Source material section start

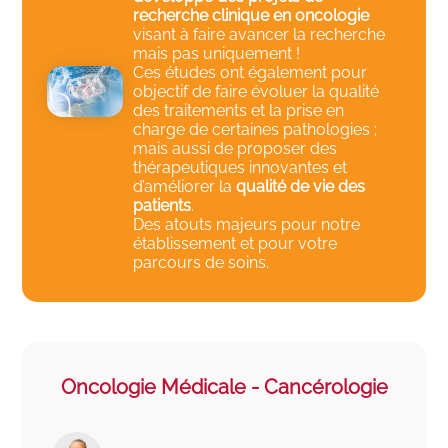
recherche clinique en oncologie
visant à faire avancer la recherche
mais pas uniquement !
Ces études ont également pour
objectif de faire évoluer la qualité
des traitements et la prise en
charge de certaines pathologies ;
mais aussi de proposer des
thérapeutiques innovantes et
d’améliorer la
qualité de vie des
patients
.
Des atouts majeurs pour notre
établissement et pour votre
parcours de soins.
Oncologie Médicale - Cancérologie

Source material section end

- What you should do
The lines to output run from the one containing "visant à faire avancer la recherche" to the last line of the entries; give them back exactly.

- Exercise response
visant à faire avancer la recherche
mais pas uniquement !
Ces études ont également pour
objectif de faire évoluer la qualité
des traitements et la prise en
charge de certaines pathologies ;
mais aussi de proposer des
thérapeutiques innovantes et
d’améliorer la
qualité de vie des
patients
.
Des atouts majeurs pour notre
établissement et pour votre
parcours de soins.
Oncologie Médicale - Cancérologie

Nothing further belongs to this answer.